Implementing AF-independent application

Jun-ichiro itojun Itoh, KAME Project

$Id: index.html,v 1.3 2003/05/16 15:42:36 itojun Exp $

Introduction

By deployment of Internet Protocol Version 6 (IPv6), the application programmers has to cope with socket connection with multiple address families, i.e. AF_INET and AF_INET6. The document describes how a programmer can handle those multiple address families at ease.

This document assumes that you are familiar with AF_INET socket programming. You may want to refer RFC2553 and RFC2292.

If you find any mistakes, please let the author know. The document will be updated right away. Thank you!

struct sockaddr_storage

RFC2553 proposes struct sockaddr_storage. This is a placeholder for all sockaddr-variant structures. This is implemented like follows:

	struct sockaddr_storage {
		u_char ss_len;
		u_char ss_family;
		u_char padding[128 - 2];
	};

You should use this structure to hold any of sockaddr-variant structures.

union sockunion

Alternatively, you may want to implement sockunion.h, with the following content:

	union sockunion {
		struct sockinet {
			u_char si_len;
			u_char si_family;
		} su_si;
		struct sockaddr_in  su_sin;
		struct sockaddr_in6 su_sin6;
	};
	#define su_len        su_si.si_len
	#define su_family     su_si.si_family

NOTE: For better portability, struct sockaddr_storage should be used. union sockunion is okay, but is not really portable enough due to structure alignment twists.

Rules of thumb

1. avoid struct in_addr and struct in6_addr.

Since we are trying to implement AF-independent programs, all of the memory structures that handle network address have to be AF-independent. In that sense, we should avoid struct in_addr and in6_addr, since they have no room to hold AF information. Suppose you pass an network address to some function, foo(). If you use struct in_addr or struct in6_addr, you will end up with extra parameter to indicate address family, as below:

	struct in_addr in4addr;
	struct in6_addr in6addr;
	/* IPv4 case */
	foo(&in4addr, AF_INET);
	/* IPv6 case */
	foo(&in6addr, AF_INET6);

This way the network address and address family is will not live together, and leads to bunch of if/switch statement and mistakes in programming. Why don't we just use struct sockaddr_storage like below?

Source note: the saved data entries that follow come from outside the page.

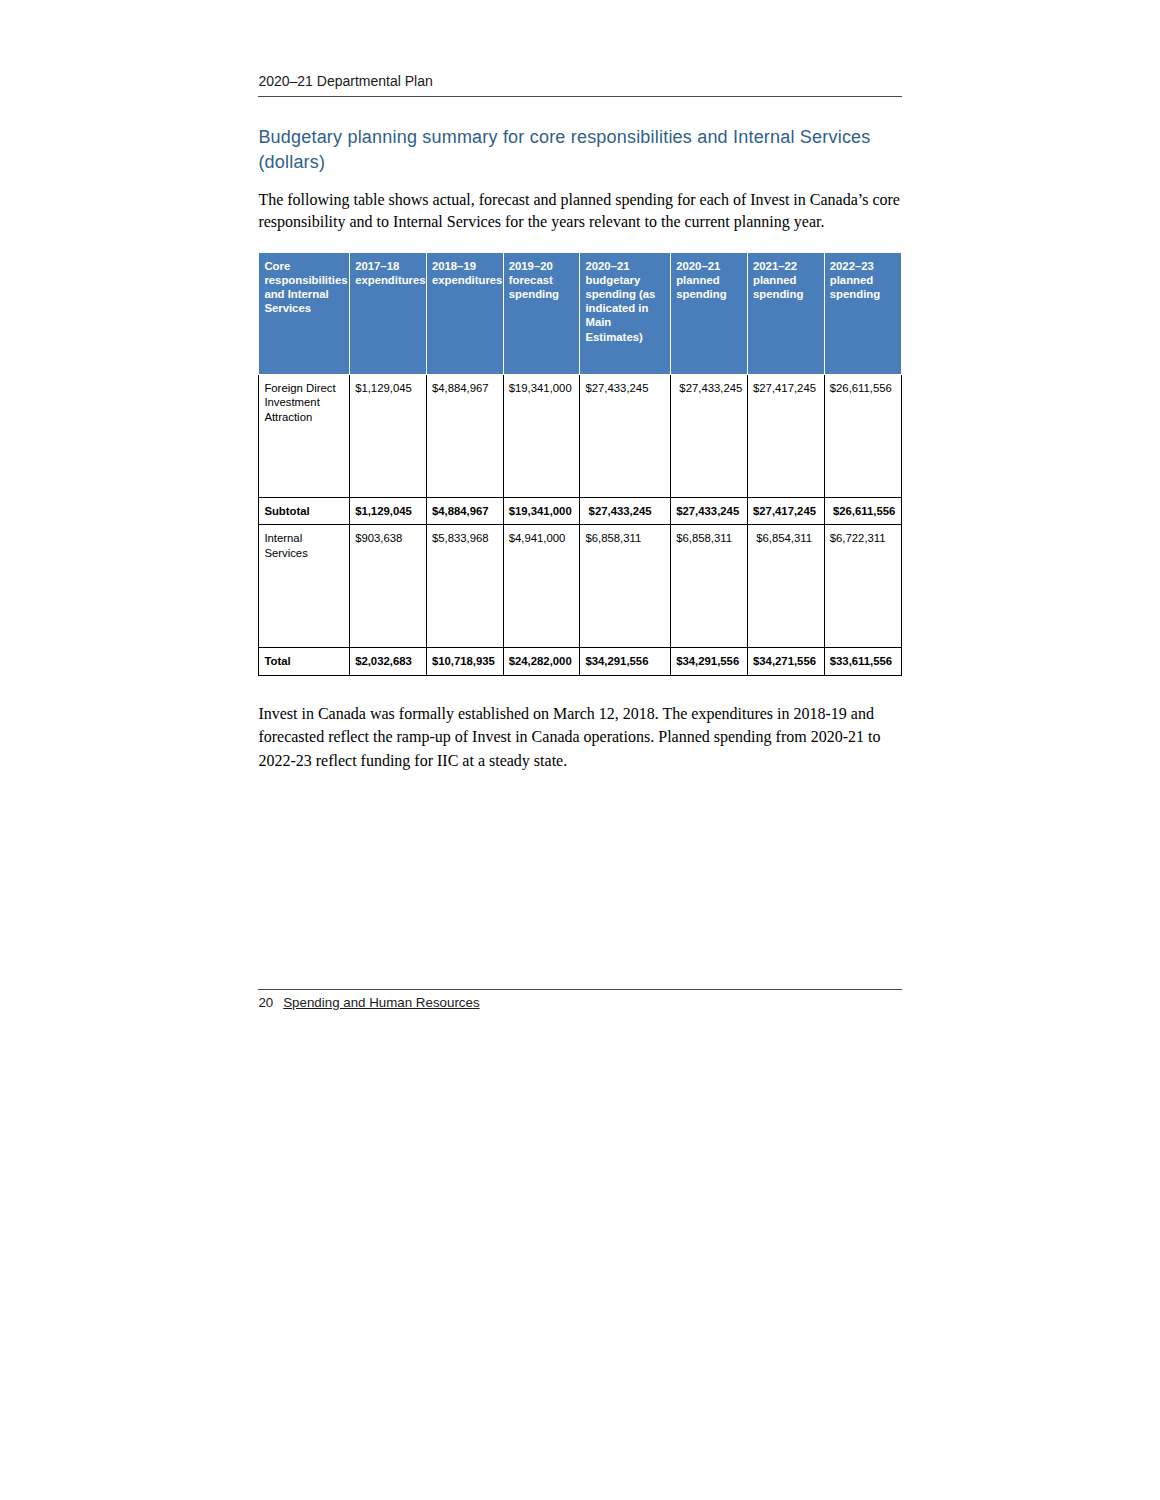2020–21 Departmental Plan
Budgetary planning summary for core responsibilities and Internal Services (dollars)
The following table shows actual, forecast and planned spending for each of Invest in Canada’s core responsibility and to Internal Services for the years relevant to the current planning year.
| Core responsibilities and Internal Services | 2017–18 expenditures | 2018–19 expenditures | 2019–20 forecast spending | 2020–21 budgetary spending (as indicated in Main Estimates) | 2020–21 planned spending | 2021–22 planned spending | 2022–23 planned spending |
| --- | --- | --- | --- | --- | --- | --- | --- |
| Foreign Direct Investment Attraction | $1,129,045 | $4,884,967 | $19,341,000 | $27,433,245 | $27,433,245 | $27,417,245 | $26,611,556 |
| Subtotal | $1,129,045 | $4,884,967 | $19,341,000 | $27,433,245 | $27,433,245 | $27,417,245 | $26,611,556 |
| Internal Services | $903,638 | $5,833,968 | $4,941,000 | $6,858,311 | $6,858,311 | $6,854,311 | $6,722,311 |
| Total | $2,032,683 | $10,718,935 | $24,282,000 | $34,291,556 | $34,291,556 | $34,271,556 | $33,611,556 |
Invest in Canada was formally established on March 12, 2018. The expenditures in 2018-19 and forecasted reflect the ramp-up of Invest in Canada operations. Planned spending from 2020-21 to 2022-23 reflect funding for IIC at a steady state.
20 Spending and Human Resources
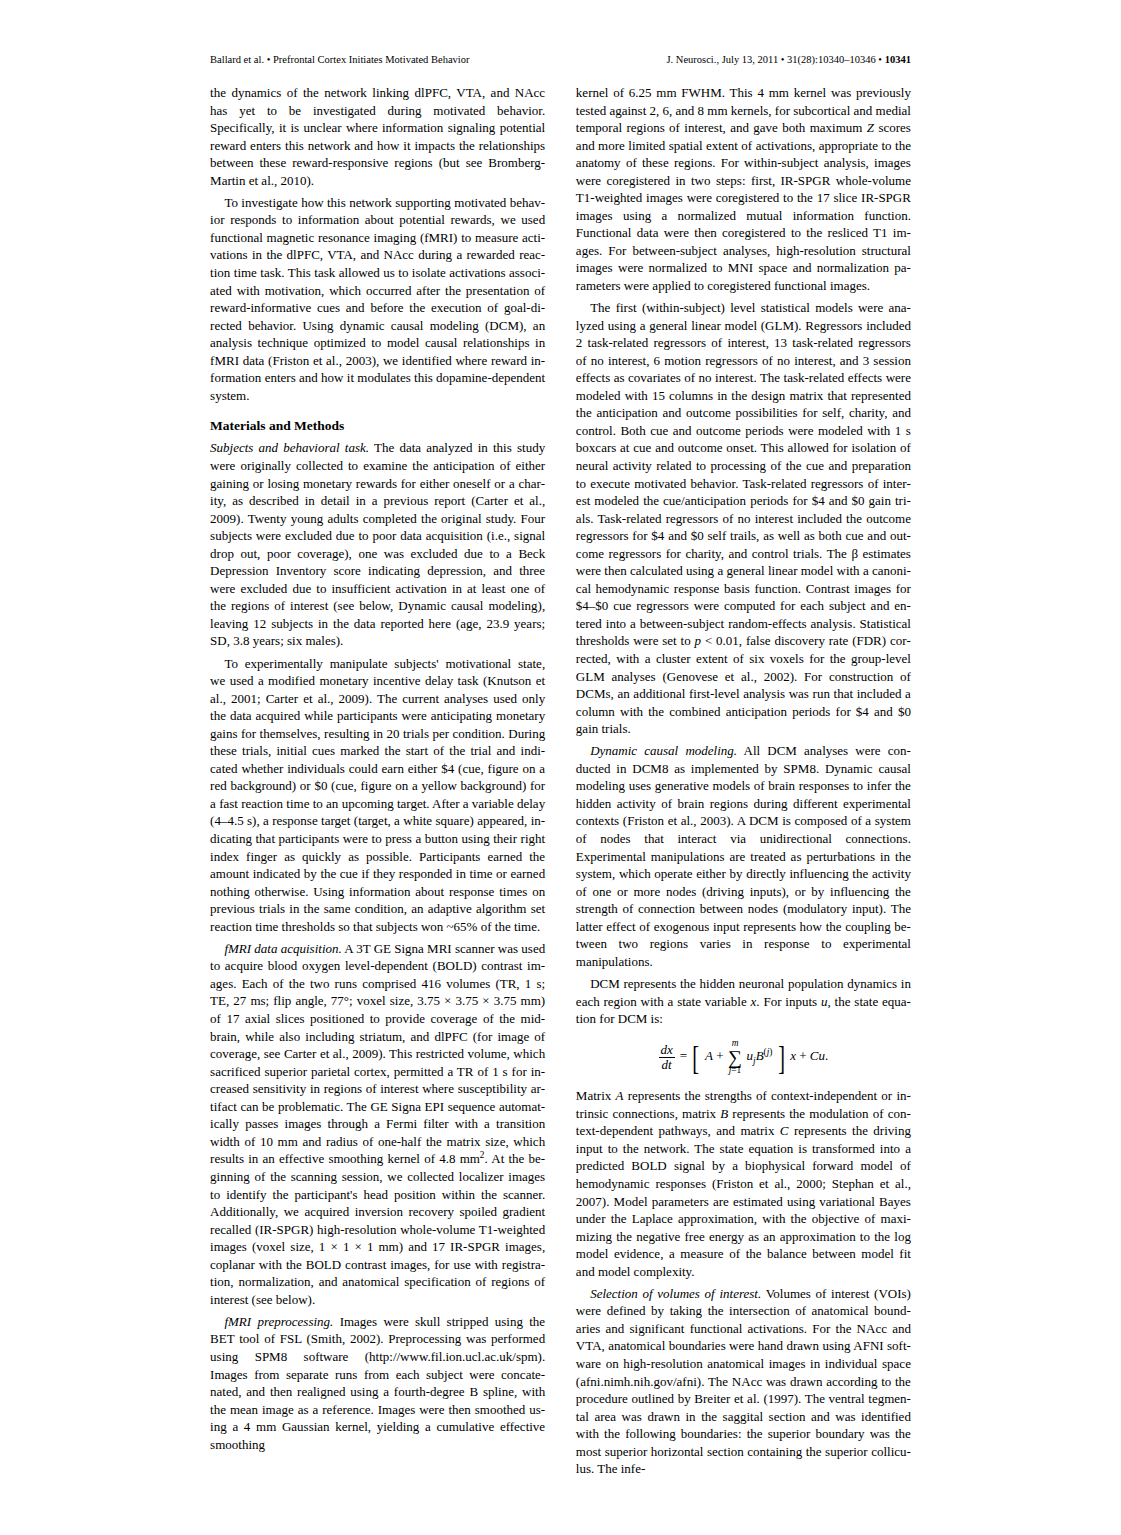Ballard et al. • Prefrontal Cortex Initiates Motivated Behavior
J. Neurosci., July 13, 2011 • 31(28):10340–10346 • 10341
the dynamics of the network linking dlPFC, VTA, and NAcc has yet to be investigated during motivated behavior. Specifically, it is unclear where information signaling potential reward enters this network and how it impacts the relationships between these reward-responsive regions (but see Bromberg-Martin et al., 2010).
To investigate how this network supporting motivated behavior responds to information about potential rewards, we used functional magnetic resonance imaging (fMRI) to measure activations in the dlPFC, VTA, and NAcc during a rewarded reaction time task. This task allowed us to isolate activations associated with motivation, which occurred after the presentation of reward-informative cues and before the execution of goal-directed behavior. Using dynamic causal modeling (DCM), an analysis technique optimized to model causal relationships in fMRI data (Friston et al., 2003), we identified where reward information enters and how it modulates this dopamine-dependent system.
Materials and Methods
Subjects and behavioral task. The data analyzed in this study were originally collected to examine the anticipation of either gaining or losing monetary rewards for either oneself or a charity, as described in detail in a previous report (Carter et al., 2009). Twenty young adults completed the original study. Four subjects were excluded due to poor data acquisition (i.e., signal drop out, poor coverage), one was excluded due to a Beck Depression Inventory score indicating depression, and three were excluded due to insufficient activation in at least one of the regions of interest (see below, Dynamic causal modeling), leaving 12 subjects in the data reported here (age, 23.9 years; SD, 3.8 years; six males).
To experimentally manipulate subjects' motivational state, we used a modified monetary incentive delay task (Knutson et al., 2001; Carter et al., 2009). The current analyses used only the data acquired while participants were anticipating monetary gains for themselves, resulting in 20 trials per condition. During these trials, initial cues marked the start of the trial and indicated whether individuals could earn either $4 (cue, figure on a red background) or $0 (cue, figure on a yellow background) for a fast reaction time to an upcoming target. After a variable delay (4–4.5 s), a response target (target, a white square) appeared, indicating that participants were to press a button using their right index finger as quickly as possible. Participants earned the amount indicated by the cue if they responded in time or earned nothing otherwise. Using information about response times on previous trials in the same condition, an adaptive algorithm set reaction time thresholds so that subjects won ~65% of the time.
fMRI data acquisition. A 3T GE Signa MRI scanner was used to acquire blood oxygen level-dependent (BOLD) contrast images. Each of the two runs comprised 416 volumes (TR, 1 s; TE, 27 ms; flip angle, 77°; voxel size, 3.75 × 3.75 × 3.75 mm) of 17 axial slices positioned to provide coverage of the midbrain, while also including striatum, and dlPFC (for image of coverage, see Carter et al., 2009). This restricted volume, which sacrificed superior parietal cortex, permitted a TR of 1 s for increased sensitivity in regions of interest where susceptibility artifact can be problematic. The GE Signa EPI sequence automatically passes images through a Fermi filter with a transition width of 10 mm and radius of one-half the matrix size, which results in an effective smoothing kernel of 4.8 mm2. At the beginning of the scanning session, we collected localizer images to identify the participant's head position within the scanner. Additionally, we acquired inversion recovery spoiled gradient recalled (IR-SPGR) high-resolution whole-volume T1-weighted images (voxel size, 1 × 1 × 1 mm) and 17 IR-SPGR images, coplanar with the BOLD contrast images, for use with registration, normalization, and anatomical specification of regions of interest (see below).
fMRI preprocessing. Images were skull stripped using the BET tool of FSL (Smith, 2002). Preprocessing was performed using SPM8 software (http://www.fil.ion.ucl.ac.uk/spm). Images from separate runs from each subject were concatenated, and then realigned using a fourth-degree B spline, with the mean image as a reference. Images were then smoothed using a 4 mm Gaussian kernel, yielding a cumulative effective smoothing
kernel of 6.25 mm FWHM. This 4 mm kernel was previously tested against 2, 6, and 8 mm kernels, for subcortical and medial temporal regions of interest, and gave both maximum Z scores and more limited spatial extent of activations, appropriate to the anatomy of these regions. For within-subject analysis, images were coregistered in two steps: first, IR-SPGR whole-volume T1-weighted images were coregistered to the 17 slice IR-SPGR images using a normalized mutual information function. Functional data were then coregistered to the resliced T1 images. For between-subject analyses, high-resolution structural images were normalized to MNI space and normalization parameters were applied to coregistered functional images.
The first (within-subject) level statistical models were analyzed using a general linear model (GLM). Regressors included 2 task-related regressors of interest, 13 task-related regressors of no interest, 6 motion regressors of no interest, and 3 session effects as covariates of no interest. The task-related effects were modeled with 15 columns in the design matrix that represented the anticipation and outcome possibilities for self, charity, and control. Both cue and outcome periods were modeled with 1 s boxcars at cue and outcome onset. This allowed for isolation of neural activity related to processing of the cue and preparation to execute motivated behavior. Task-related regressors of interest modeled the cue/anticipation periods for $4 and $0 gain trials. Task-related regressors of no interest included the outcome regressors for $4 and $0 self trails, as well as both cue and outcome regressors for charity, and control trials. The β estimates were then calculated using a general linear model with a canonical hemodynamic response basis function. Contrast images for $4–$0 cue regressors were computed for each subject and entered into a between-subject random-effects analysis. Statistical thresholds were set to p < 0.01, false discovery rate (FDR) corrected, with a cluster extent of six voxels for the group-level GLM analyses (Genovese et al., 2002). For construction of DCMs, an additional first-level analysis was run that included a column with the combined anticipation periods for $4 and $0 gain trials.
Dynamic causal modeling. All DCM analyses were conducted in DCM8 as implemented by SPM8. Dynamic causal modeling uses generative models of brain responses to infer the hidden activity of brain regions during different experimental contexts (Friston et al., 2003). A DCM is composed of a system of nodes that interact via unidirectional connections. Experimental manipulations are treated as perturbations in the system, which operate either by directly influencing the activity of one or more nodes (driving inputs), or by influencing the strength of connection between nodes (modulatory input). The latter effect of exogenous input represents how the coupling between two regions varies in response to experimental manipulations.
DCM represents the hidden neuronal population dynamics in each region with a state variable x. For inputs u, the state equation for DCM is:
dx dt = [ A + m∑j=1 ujB(j) ] x + Cu.
Matrix A represents the strengths of context-independent or intrinsic connections, matrix B represents the modulation of context-dependent pathways, and matrix C represents the driving input to the network. The state equation is transformed into a predicted BOLD signal by a biophysical forward model of hemodynamic responses (Friston et al., 2000; Stephan et al., 2007). Model parameters are estimated using variational Bayes under the Laplace approximation, with the objective of maximizing the negative free energy as an approximation to the log model evidence, a measure of the balance between model fit and model complexity.
Selection of volumes of interest. Volumes of interest (VOIs) were defined by taking the intersection of anatomical boundaries and significant functional activations. For the NAcc and VTA, anatomical boundaries were hand drawn using AFNI software on high-resolution anatomical images in individual space (afni.nimh.nih.gov/afni). The NAcc was drawn according to the procedure outlined by Breiter et al. (1997). The ventral tegmental area was drawn in the saggital section and was identified with the following boundaries: the superior boundary was the most superior horizontal section containing the superior colliculus. The infe-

	struct sockaddr_storage ss;
	int sslen;
	/* AF independent! - use sockaddr when passing a pointer */
	foo((struct sockaddr *)&ss);
	/* if you need portability to Linux/Solaris, you need to pass length explicitly */
	foo((struct sockaddr *)&ss, sslen);

Also, by near-future update to IPv6 basic socket API (RFC2553), sockaddr_in6 will include interface index for link-local scoped address, as well as site index for site-local scoped address. Therefore, if your application needs to handle scoped addresses, avoiding in6_addr (and using sockaddr_in6) is a critical requirement.

2. use getaddrinfo() and getnameinfo() everywhere.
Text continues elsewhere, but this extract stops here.